Friday, November 13, 2009

Rental Property - Our Cash Machine for Retirement

About 4-5 years ago our family purchased our first rental property. You have likely heard the infomercials where you can pay “nothing down” and tenants take wheelbarrows full of money to your bank account every month. Isn’t being a landlord the easy path to a million dollars? In my experience, that would be a bit of a lie.

I could also tell you the down side and how this property drives us crazy with repairs and tenant issues. Landlords are commonly found with a toilet plunger in one hand or staking out their property as they wait for delinquent tenants to come home on payday. Again, this would be stretching the truth.

The reality is that being a landlord has its ups and downs. Not everyone is cut out to do it, and quite honestly I have days when I wonder why I got into property. You get an education on every reason why the rent is not available the first of the month. A few calls to the Landlord Tenant Board can also be a real eye opener. I have to admit that the first 2 years or so I routinely debated about putting a “for sale” sign on the front lawn.

So why do I still have the property? Thankfully, once you buy a rental property it is not something you can easily dump when you have a bad day. Selling your property can be a drawn out and expensive business. I say thankfully because if you buy right and you can “suck it up”, I know of no other investments where you can put so little money down and let someone else pay off your retirement plan.

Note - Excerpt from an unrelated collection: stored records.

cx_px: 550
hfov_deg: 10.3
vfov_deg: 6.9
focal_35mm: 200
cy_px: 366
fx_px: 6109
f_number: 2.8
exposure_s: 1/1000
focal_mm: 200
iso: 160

When I bought the property it was cash flow positive from day 1. This is the “golden rule” in my opinion. Although I didn’t make much more than my expenses initially, the property did not cost me anything out of my pocket after closing. Any pain I experienced as a landlord was more emotional than financial. Critics will say that in their areas you can’t find properties cheap enough to be cash flow positive right away. I once had that problem. We moved.

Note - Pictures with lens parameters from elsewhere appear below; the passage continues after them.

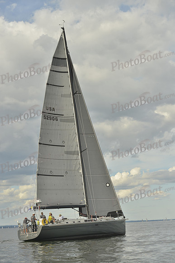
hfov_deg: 19.5
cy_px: 132
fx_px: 510
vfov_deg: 28.8
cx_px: 88
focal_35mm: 70
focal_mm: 70
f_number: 5.6
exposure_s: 1/1250
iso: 200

The other reason is that in spite of the challenges you might face as a landlord, and although it may not be an “easy” path to wealth, maybe it is easier than a lot of the alternatives. Preventative maintenance can cut down on your phone calls. You can also improve the property. Even if government bureaucracy limits your rent increases there is no law that says you can’t make improvements to better your cash flow. Our triplex had zero insulation when we bought it and the gas bill was murder. It was a cheap fix. Any reduction in expenses is an increase to your cash flow, and as a bonus the tenants looked a lot more comfortable too!

As net cash flow increases so does the value of your property. If you ever decided you wanted to cash out another investor would look at the condition of the property and the return on his/her investment. Every year that rents go up and every improvement you make that drives down expenses will add to the value of your property. Taxes on my net income so far have been zero thanks to depreciation. Definitely get yourself a good accountant who routinely deals with property investors. If and when we sell, we will pay capital gains tax, but this tax is a far better deal than income tax. I might change my mind, but right now I can’t imagine selling anytime soon.

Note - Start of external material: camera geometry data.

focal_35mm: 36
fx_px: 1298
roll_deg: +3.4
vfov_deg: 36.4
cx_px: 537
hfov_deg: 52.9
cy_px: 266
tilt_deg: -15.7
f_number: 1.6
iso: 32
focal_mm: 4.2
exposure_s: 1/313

Another real estate investor I know has told me that eventually you wake up and discover that the property you bought for X a number of years ago is worth way more today. The mortgages are paid off and you have a healthy stream of cash coming in each month. It’s a bit like buying an annuity, except you make only the down payment and your tenants make the rest of your contributions for you. You have gone beyond “paying yourself first”; your investment feeds itself each and every month.

So far I have limited myself to one property since I am also working very hard to eliminate personal debt (e.g. our personal mortgage). Our rental property has been a huge help on this quest as well. I also work full time and my family might get a bit annoyed if I spend all of my “off” hours handling my landlord responsibilities. These are my own personal excuses as to why I have not added any more properties to my portfolio so far.

One final point I thought I would mention. People joke about the toilet plunger when you become a landlord, but you won’t find me plunging any toilets outside of my own house. I have purchased and dropped off a plunger as a favor, but I have a clause in my rental agreement that specifies “toilet plunging” as a tenant responsibility!

Have you ever thought about taking the plunge as a landlord?